**TASK STATEMENT**
Render the entries as a numbered list, from the first line up to and including the line containing "48: (405, 539)", leaving out any blank lines.

**DATA EXTRACTS**

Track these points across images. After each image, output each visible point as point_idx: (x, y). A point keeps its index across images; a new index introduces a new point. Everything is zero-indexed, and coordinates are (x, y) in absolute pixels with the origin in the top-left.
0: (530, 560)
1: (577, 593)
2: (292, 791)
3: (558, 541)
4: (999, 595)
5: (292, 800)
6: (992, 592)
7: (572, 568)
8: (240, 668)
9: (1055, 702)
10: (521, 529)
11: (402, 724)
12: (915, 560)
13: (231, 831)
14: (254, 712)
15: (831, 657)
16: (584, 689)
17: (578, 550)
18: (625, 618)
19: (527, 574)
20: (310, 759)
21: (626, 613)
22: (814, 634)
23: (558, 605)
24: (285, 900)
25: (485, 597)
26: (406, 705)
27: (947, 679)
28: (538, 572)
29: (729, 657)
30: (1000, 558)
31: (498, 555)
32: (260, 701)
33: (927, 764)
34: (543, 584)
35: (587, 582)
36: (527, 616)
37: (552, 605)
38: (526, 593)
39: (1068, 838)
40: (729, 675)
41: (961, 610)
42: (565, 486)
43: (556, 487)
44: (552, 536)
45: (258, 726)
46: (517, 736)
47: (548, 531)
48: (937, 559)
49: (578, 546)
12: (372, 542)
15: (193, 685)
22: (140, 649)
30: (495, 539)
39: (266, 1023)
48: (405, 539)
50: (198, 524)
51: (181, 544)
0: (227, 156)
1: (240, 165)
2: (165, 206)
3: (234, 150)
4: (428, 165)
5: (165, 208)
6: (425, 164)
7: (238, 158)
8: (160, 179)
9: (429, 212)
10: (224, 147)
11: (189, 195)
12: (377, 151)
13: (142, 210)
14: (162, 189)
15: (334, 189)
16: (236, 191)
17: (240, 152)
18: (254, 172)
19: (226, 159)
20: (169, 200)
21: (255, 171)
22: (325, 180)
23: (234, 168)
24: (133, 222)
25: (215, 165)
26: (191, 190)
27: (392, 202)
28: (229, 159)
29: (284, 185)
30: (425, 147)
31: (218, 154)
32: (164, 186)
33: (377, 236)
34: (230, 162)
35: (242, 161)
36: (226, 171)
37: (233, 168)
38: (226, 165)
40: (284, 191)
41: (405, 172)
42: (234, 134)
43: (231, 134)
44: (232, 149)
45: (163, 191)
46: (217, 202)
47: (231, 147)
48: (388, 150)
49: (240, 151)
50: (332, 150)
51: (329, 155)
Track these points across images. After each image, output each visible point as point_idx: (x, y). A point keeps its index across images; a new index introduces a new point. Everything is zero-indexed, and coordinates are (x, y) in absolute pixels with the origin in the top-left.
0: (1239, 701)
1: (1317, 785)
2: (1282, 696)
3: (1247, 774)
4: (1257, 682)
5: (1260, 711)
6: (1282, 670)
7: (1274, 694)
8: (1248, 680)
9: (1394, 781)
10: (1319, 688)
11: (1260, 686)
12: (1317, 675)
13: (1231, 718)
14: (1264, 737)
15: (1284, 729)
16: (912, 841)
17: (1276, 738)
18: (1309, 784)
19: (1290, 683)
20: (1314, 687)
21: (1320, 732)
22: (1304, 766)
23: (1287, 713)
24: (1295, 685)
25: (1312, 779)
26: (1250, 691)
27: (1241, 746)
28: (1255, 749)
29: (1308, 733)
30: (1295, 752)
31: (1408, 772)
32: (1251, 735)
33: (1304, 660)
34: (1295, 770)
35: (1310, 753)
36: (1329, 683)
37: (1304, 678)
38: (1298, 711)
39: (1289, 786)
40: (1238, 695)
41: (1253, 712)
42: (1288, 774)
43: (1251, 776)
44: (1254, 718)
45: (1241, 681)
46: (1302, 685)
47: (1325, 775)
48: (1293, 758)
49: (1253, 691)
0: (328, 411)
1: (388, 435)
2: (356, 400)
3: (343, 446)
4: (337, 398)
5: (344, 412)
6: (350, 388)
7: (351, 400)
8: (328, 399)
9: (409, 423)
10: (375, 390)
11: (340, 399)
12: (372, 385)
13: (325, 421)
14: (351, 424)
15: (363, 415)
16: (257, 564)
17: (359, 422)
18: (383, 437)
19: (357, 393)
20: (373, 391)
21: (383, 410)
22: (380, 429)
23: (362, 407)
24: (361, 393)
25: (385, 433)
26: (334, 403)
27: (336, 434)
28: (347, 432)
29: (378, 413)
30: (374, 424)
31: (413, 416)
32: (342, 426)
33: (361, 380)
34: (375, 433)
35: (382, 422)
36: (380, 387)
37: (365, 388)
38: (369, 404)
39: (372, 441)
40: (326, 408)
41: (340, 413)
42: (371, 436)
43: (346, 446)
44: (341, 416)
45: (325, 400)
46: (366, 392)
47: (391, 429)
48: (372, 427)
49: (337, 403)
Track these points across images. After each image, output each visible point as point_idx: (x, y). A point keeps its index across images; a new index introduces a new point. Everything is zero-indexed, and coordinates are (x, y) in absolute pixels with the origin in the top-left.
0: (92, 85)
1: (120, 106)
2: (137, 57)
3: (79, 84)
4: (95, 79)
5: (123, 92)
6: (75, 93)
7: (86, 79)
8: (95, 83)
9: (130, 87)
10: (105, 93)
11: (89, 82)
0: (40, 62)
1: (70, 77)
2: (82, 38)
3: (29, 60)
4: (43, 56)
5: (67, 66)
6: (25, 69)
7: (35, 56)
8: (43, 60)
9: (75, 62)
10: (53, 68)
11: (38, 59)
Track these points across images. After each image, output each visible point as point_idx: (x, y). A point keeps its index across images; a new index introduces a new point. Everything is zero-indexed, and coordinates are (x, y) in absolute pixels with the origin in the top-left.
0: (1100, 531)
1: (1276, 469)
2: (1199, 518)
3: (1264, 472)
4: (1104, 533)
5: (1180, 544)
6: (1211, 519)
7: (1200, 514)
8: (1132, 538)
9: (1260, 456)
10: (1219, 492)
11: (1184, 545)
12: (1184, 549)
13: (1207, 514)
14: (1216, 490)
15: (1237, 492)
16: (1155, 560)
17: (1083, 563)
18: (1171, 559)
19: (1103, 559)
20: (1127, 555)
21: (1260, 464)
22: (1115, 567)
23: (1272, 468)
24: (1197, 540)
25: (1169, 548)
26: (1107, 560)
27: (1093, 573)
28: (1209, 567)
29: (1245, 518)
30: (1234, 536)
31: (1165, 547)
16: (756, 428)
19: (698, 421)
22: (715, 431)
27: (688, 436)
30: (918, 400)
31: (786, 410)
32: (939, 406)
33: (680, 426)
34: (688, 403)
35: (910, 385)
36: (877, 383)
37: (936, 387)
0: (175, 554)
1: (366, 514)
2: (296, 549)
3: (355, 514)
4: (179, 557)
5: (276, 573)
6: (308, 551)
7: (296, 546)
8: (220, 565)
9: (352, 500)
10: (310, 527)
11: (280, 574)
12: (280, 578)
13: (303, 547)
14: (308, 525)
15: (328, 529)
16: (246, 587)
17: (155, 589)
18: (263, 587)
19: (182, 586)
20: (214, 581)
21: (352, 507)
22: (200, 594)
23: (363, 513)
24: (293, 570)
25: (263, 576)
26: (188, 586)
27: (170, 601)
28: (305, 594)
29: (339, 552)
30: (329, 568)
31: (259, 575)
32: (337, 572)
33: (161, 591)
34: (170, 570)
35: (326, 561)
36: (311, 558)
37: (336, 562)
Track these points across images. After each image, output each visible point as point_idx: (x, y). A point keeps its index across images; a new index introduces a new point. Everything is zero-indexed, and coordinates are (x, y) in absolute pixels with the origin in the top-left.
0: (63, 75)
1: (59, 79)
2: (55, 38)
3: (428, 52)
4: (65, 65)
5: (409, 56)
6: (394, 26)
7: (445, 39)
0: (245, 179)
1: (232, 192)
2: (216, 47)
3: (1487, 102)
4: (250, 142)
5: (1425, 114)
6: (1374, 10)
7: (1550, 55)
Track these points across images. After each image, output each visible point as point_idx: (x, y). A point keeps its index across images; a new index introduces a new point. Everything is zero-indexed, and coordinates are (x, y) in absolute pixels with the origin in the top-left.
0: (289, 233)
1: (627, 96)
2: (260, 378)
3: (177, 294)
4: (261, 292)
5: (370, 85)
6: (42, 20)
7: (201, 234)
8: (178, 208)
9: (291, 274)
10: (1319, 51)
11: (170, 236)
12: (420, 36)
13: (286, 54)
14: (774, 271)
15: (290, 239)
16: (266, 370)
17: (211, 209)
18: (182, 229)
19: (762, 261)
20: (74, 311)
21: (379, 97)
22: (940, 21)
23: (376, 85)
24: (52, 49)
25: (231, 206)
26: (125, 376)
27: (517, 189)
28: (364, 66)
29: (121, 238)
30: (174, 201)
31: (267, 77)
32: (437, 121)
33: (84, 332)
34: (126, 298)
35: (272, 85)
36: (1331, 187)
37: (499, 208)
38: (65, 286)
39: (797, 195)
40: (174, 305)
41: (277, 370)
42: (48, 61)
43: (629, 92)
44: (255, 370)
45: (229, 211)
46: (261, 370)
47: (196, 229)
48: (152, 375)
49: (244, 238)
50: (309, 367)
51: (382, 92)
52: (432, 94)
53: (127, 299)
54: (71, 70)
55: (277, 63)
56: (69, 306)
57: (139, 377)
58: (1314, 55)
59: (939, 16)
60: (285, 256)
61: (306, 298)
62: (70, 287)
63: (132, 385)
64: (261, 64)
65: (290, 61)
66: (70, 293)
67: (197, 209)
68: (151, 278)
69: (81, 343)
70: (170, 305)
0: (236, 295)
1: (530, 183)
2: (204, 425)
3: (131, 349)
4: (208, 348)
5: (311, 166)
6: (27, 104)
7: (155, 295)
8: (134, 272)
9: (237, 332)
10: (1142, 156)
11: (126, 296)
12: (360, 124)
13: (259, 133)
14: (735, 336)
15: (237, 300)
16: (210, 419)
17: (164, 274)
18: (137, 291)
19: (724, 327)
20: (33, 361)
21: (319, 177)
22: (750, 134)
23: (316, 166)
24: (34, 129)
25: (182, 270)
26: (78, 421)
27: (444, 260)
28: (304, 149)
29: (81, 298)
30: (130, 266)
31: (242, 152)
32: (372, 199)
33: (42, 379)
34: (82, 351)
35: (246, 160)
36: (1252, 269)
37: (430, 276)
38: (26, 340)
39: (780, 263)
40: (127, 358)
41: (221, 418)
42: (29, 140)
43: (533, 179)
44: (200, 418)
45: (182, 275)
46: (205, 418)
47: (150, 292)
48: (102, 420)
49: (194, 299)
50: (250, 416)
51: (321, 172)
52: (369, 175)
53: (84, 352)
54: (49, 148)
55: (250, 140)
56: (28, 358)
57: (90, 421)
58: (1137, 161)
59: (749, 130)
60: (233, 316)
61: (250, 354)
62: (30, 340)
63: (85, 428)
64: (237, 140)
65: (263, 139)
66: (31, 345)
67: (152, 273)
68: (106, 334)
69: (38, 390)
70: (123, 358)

**OUTPUT OF THE TASK**
1. Track these points across images. After each image, output each visible point as point_idx: (x, y). A point keeps its index across images; a new index introduces a new point. Everything is zero-indexed, and coordinates are (x, y) in absolute pixels with the origin in the top-left.
2. 0: (530, 560)
3. 1: (577, 593)
4. 2: (292, 791)
5. 3: (558, 541)
6. 4: (999, 595)
7. 5: (292, 800)
8. 6: (992, 592)
9. 7: (572, 568)
10. 8: (240, 668)
11. 9: (1055, 702)
12. 10: (521, 529)
13. 11: (402, 724)
14. 12: (915, 560)
15. 13: (231, 831)
16. 14: (254, 712)
17. 15: (831, 657)
18. 16: (584, 689)
19. 17: (578, 550)
20. 18: (625, 618)
21. 19: (527, 574)
22. 20: (310, 759)
23. 21: (626, 613)
24. 22: (814, 634)
25. 23: (558, 605)
26. 24: (285, 900)
27. 25: (485, 597)
28. 26: (406, 705)
29. 27: (947, 679)
30. 28: (538, 572)
31. 29: (729, 657)
32. 30: (1000, 558)
33. 31: (498, 555)
34. 32: (260, 701)
35. 33: (927, 764)
36. 34: (543, 584)
37. 35: (587, 582)
38. 36: (527, 616)
39. 37: (552, 605)
40. 38: (526, 593)
41. 39: (1068, 838)
42. 40: (729, 675)
43. 41: (961, 610)
44. 42: (565, 486)
45. 43: (556, 487)
46. 44: (552, 536)
47. 45: (258, 726)
48. 46: (517, 736)
49. 47: (548, 531)
50. 48: (937, 559)
51. 49: (578, 546)
52. 12: (372, 542)
53. 15: (193, 685)
54. 22: (140, 649)
55. 30: (495, 539)
56. 39: (266, 1023)
57. 48: (405, 539)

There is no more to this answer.